▸ Exercise instructions
Rewrite every line of the records below as a Markdown table with the columns Row and Line. Number the rows in order and skip blank lines.

▸ Stored data
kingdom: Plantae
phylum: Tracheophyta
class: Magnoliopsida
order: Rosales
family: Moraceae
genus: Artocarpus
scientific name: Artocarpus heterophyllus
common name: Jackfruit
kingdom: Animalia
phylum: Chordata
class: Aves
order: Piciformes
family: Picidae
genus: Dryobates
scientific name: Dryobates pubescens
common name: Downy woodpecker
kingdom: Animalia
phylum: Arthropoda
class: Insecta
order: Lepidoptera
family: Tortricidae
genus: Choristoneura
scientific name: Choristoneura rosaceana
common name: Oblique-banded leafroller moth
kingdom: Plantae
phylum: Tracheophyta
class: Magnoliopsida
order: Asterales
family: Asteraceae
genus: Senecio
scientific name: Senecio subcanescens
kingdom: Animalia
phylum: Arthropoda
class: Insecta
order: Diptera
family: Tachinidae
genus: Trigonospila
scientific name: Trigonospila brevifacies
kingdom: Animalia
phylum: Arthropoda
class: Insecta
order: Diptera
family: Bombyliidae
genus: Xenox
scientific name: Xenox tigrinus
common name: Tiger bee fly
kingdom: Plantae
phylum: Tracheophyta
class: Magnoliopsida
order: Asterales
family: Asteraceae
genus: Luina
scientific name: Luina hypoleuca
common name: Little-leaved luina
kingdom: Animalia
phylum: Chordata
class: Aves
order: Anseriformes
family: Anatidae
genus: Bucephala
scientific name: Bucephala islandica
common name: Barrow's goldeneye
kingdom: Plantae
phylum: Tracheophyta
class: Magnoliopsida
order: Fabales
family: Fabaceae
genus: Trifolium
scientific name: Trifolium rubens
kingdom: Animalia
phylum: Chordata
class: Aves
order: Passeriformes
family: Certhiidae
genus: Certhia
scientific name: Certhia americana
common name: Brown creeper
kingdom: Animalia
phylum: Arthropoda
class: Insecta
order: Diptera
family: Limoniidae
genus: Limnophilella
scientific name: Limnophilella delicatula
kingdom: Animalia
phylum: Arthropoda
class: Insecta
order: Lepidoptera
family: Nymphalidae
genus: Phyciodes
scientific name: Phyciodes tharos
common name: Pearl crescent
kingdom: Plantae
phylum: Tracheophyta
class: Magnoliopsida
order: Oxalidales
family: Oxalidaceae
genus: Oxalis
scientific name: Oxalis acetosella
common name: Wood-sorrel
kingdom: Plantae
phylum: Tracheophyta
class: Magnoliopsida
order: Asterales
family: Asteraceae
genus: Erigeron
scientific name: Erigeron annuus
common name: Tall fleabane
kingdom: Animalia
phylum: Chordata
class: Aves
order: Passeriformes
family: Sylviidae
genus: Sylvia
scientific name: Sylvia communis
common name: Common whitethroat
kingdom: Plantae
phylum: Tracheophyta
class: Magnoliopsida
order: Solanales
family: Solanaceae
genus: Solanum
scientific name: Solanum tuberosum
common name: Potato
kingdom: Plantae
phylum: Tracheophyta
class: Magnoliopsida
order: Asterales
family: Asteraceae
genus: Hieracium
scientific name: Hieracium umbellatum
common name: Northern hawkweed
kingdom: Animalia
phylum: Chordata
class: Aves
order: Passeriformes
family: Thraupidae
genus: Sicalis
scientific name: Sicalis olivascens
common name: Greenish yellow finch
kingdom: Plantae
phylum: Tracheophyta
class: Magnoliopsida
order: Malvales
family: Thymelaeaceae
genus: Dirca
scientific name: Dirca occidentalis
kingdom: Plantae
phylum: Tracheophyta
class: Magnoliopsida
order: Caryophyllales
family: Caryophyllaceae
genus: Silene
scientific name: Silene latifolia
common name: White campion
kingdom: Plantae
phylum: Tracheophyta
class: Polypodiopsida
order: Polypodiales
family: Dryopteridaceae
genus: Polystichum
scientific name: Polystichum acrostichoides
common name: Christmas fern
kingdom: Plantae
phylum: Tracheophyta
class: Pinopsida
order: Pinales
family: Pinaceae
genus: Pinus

▸ Answer to the task
| Row | Line |
|---|---|
| 1 | kingdom: Plantae |
| 2 | phylum: Tracheophyta |
| 3 | class: Magnoliopsida |
| 4 | order: Rosales |
| 5 | family: Moraceae |
| 6 | genus: Artocarpus |
| 7 | scientific name: Artocarpus heterophyllus |
| 8 | common name: Jackfruit |
| 9 | kingdom: Animalia |
| 10 | phylum: Chordata |
| 11 | class: Aves |
| 12 | order: Piciformes |
| 13 | family: Picidae |
| 14 | genus: Dryobates |
| 15 | scientific name: Dryobates pubescens |
| 16 | common name: Downy woodpecker |
| 17 | kingdom: Animalia |
| 18 | phylum: Arthropoda |
| 19 | class: Insecta |
| 20 | order: Lepidoptera |
| 21 | family: Tortricidae |
| 22 | genus: Choristoneura |
| 23 | scientific name: Choristoneura rosaceana |
| 24 | common name: Oblique-banded leafroller moth |
| 25 | kingdom: Plantae |
| 26 | phylum: Tracheophyta |
| 27 | class: Magnoliopsida |
| 28 | order: Asterales |
| 29 | family: Asteraceae |
| 30 | genus: Senecio |
| 31 | scientific name: Senecio subcanescens |
| 32 | kingdom: Animalia |
| 33 | phylum: Arthropoda |
| 34 | class: Insecta |
| 35 | order: Diptera |
| 36 | family: Tachinidae |
| 37 | genus: Trigonospila |
| 38 | scientific name: Trigonospila brevifacies |
| 39 | kingdom: Animalia |
| 40 | phylum: Arthropoda |
| 41 | class: Insecta |
| 42 | order: Diptera |
| 43 | family: Bombyliidae |
| 44 | genus: Xenox |
| 45 | scientific name: Xenox tigrinus |
| 46 | common name: Tiger bee fly |
| 47 | kingdom: Plantae |
| 48 | phylum: Tracheophyta |
| 49 | class: Magnoliopsida |
| 50 | order: Asterales |
| 51 | family: Asteraceae |
| 52 | genus: Luina |
| 53 | scientific name: Luina hypoleuca |
| 54 | common name: Little-leaved luina |
| 55 | kingdom: Animalia |
| 56 | phylum: Chordata |
| 57 | class: Aves |
| 58 | order: Anseriformes |
| 59 | family: Anatidae |
| 60 | genus: Bucephala |
| 61 | scientific name: Bucephala islandica |
| 62 | common name: Barrow's goldeneye |
| 63 | kingdom: Plantae |
| 64 | phylum: Tracheophyta |
| 65 | class: Magnoliopsida |
| 66 | order: Fabales |
| 67 | family: Fabaceae |
| 68 | genus: Trifolium |
| 69 | scientific name: Trifolium rubens |
| 70 | kingdom: Animalia |
| 71 | phylum: Chordata |
| 72 | class: Aves |
| 73 | order: Passeriformes |
| 74 | family: Certhiidae |
| 75 | genus: Certhia |
| 76 | scientific name: Certhia americana |
| 77 | common name: Brown creeper |
| 78 | kingdom: Animalia |
| 79 | phylum: Arthropoda |
| 80 | class: Insecta |
| 81 | order: Diptera |
| 82 | family: Limoniidae |
| 83 | genus: Limnophilella |
| 84 | scientific name: Limnophilella delicatula |
| 85 | kingdom: Animalia |
| 86 | phylum: Arthropoda |
| 87 | class: Insecta |
| 88 | order: Lepidoptera |
| 89 | family: Nymphalidae |
| 90 | genus: Phyciodes |
| 91 | scientific name: Phyciodes tharos |
| 92 | common name: Pearl crescent |
| 93 | kingdom: Plantae |
| 94 | phylum: Tracheophyta |
| 95 | class: Magnoliopsida |
| 96 | order: Oxalidales |
| 97 | family: Oxalidaceae |
| 98 | genus: Oxalis |
| 99 | scientific name: Oxalis acetosella |
| 100 | common name: Wood-sorrel |
| 101 | kingdom: Plantae |
| 102 | phylum: Tracheophyta |
| 103 | class: Magnoliopsida |
| 104 | order: Asterales |
| 105 | family: Asteraceae |
| 106 | genus: Erigeron |
| 107 | scientific name: Erigeron annuus |
| 108 | common name: Tall fleabane |
| 109 | kingdom: Animalia |
| 110 | phylum: Chordata |
| 111 | class: Aves |
| 112 | order: Passeriformes |
| 113 | family: Sylviidae |
| 114 | genus: Sylvia |
| 115 | scientific name: Sylvia communis |
| 116 | common name: Common whitethroat |
| 117 | kingdom: Plantae |
| 118 | phylum: Tracheophyta |
| 119 | class: Magnoliopsida |
| 120 | order: Solanales |
| 121 | family: Solanaceae |
| 122 | genus: Solanum |
| 123 | scientific name: Solanum tuberosum |
| 124 | common name: Potato |
| 125 | kingdom: Plantae |
| 126 | phylum: Tracheophyta |
| 127 | class: Magnoliopsida |
| 128 | order: Asterales |
| 129 | family: Asteraceae |
| 130 | genus: Hieracium |
| 131 | scientific name: Hieracium umbellatum |
| 132 | common name: Northern hawkweed |
| 133 | kingdom: Animalia |
| 134 | phylum: Chordata |
| 135 | class: Aves |
| 136 | order: Passeriformes |
| 137 | family: Thraupidae |
| 138 | genus: Sicalis |
| 139 | scientific name: Sicalis olivascens |
| 140 | common name: Greenish yellow finch |
| 141 | kingdom: Plantae |
| 142 | phylum: Tracheophyta |
| 143 | class: Magnoliopsida |
| 144 | order: Malvales |
| 145 | family: Thymelaeaceae |
| 146 | genus: Dirca |
| 147 | scientific name: Dirca occidentalis |
| 148 | kingdom: Plantae |
| 149 | phylum: Tracheophyta |
| 150 | class: Magnoliopsida |
| 151 | order: Caryophyllales |
| 152 | family: Caryophyllaceae |
| 153 | genus: Silene |
| 154 | scientific name: Silene latifolia |
| 155 | common name: White campion |
| 156 | kingdom: Plantae |
| 157 | phylum: Tracheophyta |
| 158 | class: Polypodiopsida |
| 159 | order: Polypodiales |
| 160 | family: Dryopteridaceae |
| 161 | genus: Polystichum |
| 162 | scientific name: Polystichum acrostichoides |
| 163 | common name: Christmas fern |
| 164 | kingdom: Plantae |
| 165 | phylum: Tracheophyta |
| 166 | class: Pinopsida |
| 167 | order: Pinales |
| 168 | family: Pinaceae |
| 169 | genus: Pinus |